We have been in maintenance mode for over 10 hours now and it is having a major impact on our development, QA and product ownership teams as we cannot actively build, test, deploy or sell our product. This has crippled us for the time being and we would very much like an explanation as to

  1. why this has taken so long
  2. when we can expect to be operational again

This is affecting active development teams approaching 50 people in three countries. The costs overall are in the tens of thousands of dollars and growing.

(Justin Walsh) #2

Hi @PMSwetz,

Thanks for reaching out, I’ve reconfigured your instance to take it out of maintenance mode.

It looks like this stemmed from an attempt to migrate your instance to our new cloud platform during your maintenance window earlier today, which failed and left your machine in maintenance mode. Our systems generally account for this, but for some reason, it did not.

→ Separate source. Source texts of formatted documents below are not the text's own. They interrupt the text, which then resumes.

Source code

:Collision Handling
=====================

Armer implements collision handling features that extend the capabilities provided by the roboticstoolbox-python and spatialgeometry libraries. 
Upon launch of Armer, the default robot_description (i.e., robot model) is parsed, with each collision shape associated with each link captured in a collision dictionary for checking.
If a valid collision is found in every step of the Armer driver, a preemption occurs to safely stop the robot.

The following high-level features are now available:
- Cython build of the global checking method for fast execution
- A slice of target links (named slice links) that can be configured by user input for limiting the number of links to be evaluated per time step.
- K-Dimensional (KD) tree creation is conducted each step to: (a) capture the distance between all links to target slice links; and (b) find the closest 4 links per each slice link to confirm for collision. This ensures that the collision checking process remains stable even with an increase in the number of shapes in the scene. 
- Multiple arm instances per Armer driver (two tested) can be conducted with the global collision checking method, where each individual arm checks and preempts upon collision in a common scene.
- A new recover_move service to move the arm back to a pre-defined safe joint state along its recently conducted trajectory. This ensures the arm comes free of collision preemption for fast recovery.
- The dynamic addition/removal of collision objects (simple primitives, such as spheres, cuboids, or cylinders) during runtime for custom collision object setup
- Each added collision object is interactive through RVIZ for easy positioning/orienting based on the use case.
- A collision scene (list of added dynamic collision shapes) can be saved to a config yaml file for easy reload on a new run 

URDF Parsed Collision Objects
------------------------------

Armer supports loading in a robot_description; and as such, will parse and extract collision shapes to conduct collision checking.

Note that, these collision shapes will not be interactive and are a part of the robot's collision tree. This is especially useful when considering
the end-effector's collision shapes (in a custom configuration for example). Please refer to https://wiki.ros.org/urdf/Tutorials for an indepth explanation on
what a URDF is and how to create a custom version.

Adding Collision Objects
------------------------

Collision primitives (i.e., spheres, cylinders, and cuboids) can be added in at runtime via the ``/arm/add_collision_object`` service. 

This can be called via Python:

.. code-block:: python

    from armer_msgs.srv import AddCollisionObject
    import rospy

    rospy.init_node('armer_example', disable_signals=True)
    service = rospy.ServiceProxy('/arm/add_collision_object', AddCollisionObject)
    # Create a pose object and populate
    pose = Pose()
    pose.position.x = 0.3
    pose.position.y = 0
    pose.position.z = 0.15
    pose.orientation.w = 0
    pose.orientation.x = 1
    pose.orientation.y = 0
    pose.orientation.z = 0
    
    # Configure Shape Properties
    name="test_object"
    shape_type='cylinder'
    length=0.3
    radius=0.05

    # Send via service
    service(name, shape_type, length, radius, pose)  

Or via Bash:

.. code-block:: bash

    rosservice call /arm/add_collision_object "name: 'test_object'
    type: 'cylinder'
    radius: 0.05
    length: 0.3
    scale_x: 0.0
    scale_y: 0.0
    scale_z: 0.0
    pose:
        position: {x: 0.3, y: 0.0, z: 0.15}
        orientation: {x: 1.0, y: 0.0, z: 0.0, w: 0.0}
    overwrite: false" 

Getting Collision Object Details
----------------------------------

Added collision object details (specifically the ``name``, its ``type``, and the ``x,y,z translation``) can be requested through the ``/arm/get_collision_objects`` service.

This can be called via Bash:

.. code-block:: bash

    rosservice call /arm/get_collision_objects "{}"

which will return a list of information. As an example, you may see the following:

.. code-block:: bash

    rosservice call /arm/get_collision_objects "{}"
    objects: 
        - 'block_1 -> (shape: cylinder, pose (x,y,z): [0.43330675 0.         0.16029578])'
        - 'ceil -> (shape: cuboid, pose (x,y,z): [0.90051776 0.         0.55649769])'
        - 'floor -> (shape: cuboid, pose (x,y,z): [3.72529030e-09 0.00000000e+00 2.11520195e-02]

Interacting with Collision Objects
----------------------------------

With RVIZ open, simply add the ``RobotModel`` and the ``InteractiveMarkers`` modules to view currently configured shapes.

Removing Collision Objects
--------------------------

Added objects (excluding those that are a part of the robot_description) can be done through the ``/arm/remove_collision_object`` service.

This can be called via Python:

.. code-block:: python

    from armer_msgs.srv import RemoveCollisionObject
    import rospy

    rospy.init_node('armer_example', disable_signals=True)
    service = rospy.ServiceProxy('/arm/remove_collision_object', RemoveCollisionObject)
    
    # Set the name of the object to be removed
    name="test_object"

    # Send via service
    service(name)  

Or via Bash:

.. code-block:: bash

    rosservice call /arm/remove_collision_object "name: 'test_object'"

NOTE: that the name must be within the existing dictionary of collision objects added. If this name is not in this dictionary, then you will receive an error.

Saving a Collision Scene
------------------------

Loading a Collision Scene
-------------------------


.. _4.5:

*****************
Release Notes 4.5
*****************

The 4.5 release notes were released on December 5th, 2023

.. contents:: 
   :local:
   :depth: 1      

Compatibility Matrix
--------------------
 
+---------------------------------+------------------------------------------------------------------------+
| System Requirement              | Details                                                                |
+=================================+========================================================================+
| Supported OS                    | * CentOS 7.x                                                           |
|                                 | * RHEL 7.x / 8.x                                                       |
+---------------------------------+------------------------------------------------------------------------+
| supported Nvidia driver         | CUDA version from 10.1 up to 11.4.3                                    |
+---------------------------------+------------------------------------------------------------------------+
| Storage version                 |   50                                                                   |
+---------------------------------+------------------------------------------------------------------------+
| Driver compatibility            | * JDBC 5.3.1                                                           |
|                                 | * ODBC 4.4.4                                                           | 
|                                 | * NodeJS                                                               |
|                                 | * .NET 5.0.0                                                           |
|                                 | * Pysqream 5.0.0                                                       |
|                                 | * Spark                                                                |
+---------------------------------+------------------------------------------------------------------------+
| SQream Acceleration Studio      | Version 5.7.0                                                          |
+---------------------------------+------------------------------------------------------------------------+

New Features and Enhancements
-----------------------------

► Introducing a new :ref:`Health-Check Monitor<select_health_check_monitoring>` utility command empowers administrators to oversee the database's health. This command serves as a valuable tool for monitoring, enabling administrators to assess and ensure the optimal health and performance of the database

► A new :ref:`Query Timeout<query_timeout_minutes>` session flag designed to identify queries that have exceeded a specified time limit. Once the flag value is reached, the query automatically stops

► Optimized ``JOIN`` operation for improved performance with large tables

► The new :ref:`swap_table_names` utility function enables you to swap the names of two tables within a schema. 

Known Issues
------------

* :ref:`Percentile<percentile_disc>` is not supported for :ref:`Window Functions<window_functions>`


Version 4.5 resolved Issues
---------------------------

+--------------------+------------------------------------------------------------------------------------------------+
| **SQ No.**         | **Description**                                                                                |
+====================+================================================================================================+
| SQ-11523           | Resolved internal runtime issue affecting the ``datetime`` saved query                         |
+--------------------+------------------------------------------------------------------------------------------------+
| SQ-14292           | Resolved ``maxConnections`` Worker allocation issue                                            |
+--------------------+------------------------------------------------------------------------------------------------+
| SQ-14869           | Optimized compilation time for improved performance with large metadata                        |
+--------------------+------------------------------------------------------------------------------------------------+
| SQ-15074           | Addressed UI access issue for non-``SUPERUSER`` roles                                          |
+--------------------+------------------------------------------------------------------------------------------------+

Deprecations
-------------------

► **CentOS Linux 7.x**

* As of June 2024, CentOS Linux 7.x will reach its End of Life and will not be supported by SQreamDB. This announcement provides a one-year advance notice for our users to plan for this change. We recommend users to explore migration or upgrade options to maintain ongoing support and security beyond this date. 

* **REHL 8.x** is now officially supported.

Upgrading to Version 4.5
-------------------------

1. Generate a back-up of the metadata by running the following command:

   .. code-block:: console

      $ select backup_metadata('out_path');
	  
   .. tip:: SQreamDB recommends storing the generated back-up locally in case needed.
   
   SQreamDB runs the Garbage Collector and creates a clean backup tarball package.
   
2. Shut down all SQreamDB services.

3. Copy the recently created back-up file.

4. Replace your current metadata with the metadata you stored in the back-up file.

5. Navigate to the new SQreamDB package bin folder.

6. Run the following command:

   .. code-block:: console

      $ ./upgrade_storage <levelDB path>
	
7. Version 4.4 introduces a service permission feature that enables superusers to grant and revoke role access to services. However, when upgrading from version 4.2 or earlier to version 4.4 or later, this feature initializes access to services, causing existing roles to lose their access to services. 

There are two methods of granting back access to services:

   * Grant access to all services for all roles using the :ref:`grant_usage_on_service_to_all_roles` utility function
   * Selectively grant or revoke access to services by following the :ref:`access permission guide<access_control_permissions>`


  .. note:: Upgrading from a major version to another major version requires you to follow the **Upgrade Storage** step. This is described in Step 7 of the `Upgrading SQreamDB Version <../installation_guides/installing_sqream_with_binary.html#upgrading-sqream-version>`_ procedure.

The team and I will dig into this to see why this failed. In the future, if you see this outside your maintenance window (as configured on Octopus.com), please let us know straight away, and we’ll get it fixed up for you.

Apologies for the inconvenience caused by this, and we’ll add some additional safeguards to our process to ensure that it doesn’t happen again.

(Pm Swetz) #3

Thank you, please keep me informed on the findings as this has created quite a bit of concern over here.